* [How to complete this task]: Change the lines below, starting with the line that contains "and the best" and going on through the line that contains "the people peace", so that "emergency" reads "crisis". Keep everything else the same and give back only those lines.

* [Input data]:
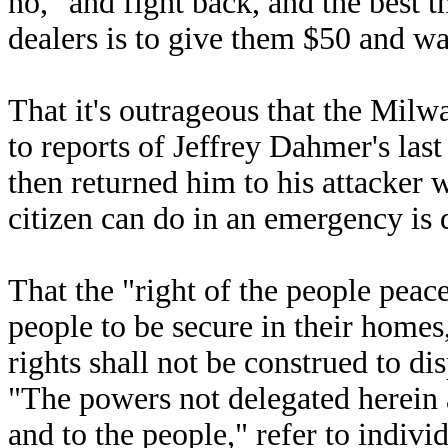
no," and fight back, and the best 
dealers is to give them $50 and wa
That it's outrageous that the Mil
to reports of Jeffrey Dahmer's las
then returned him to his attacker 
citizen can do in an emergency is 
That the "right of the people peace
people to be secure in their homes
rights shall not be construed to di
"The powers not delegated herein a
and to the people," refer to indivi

* * *

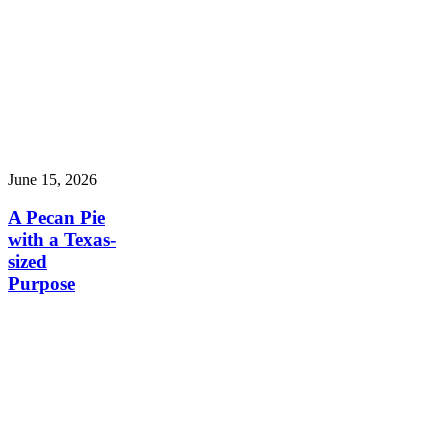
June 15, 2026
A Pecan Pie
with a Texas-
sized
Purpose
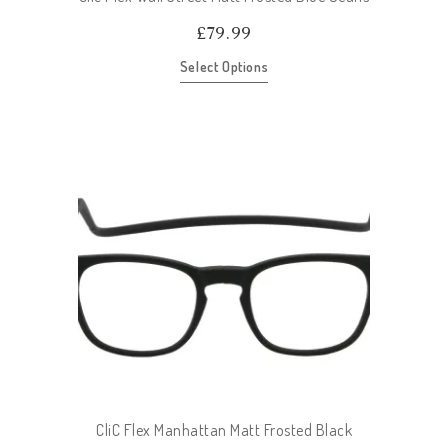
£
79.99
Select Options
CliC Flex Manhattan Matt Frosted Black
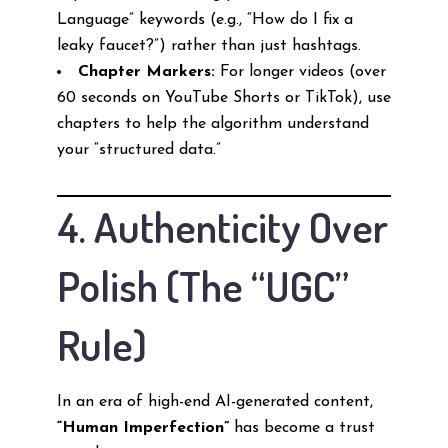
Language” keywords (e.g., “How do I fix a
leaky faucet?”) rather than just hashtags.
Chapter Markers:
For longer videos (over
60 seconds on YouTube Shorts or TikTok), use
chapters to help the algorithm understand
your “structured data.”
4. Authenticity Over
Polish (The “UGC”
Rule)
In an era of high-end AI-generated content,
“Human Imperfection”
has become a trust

* [Task output]:
no," and fight back, and the best 
dealers is to give them $50 and wa
That it's outrageous that the Mil
to reports of Jeffrey Dahmer's las
then returned him to his attacker 
citizen can do in an crisis is 
That the "right of the people peace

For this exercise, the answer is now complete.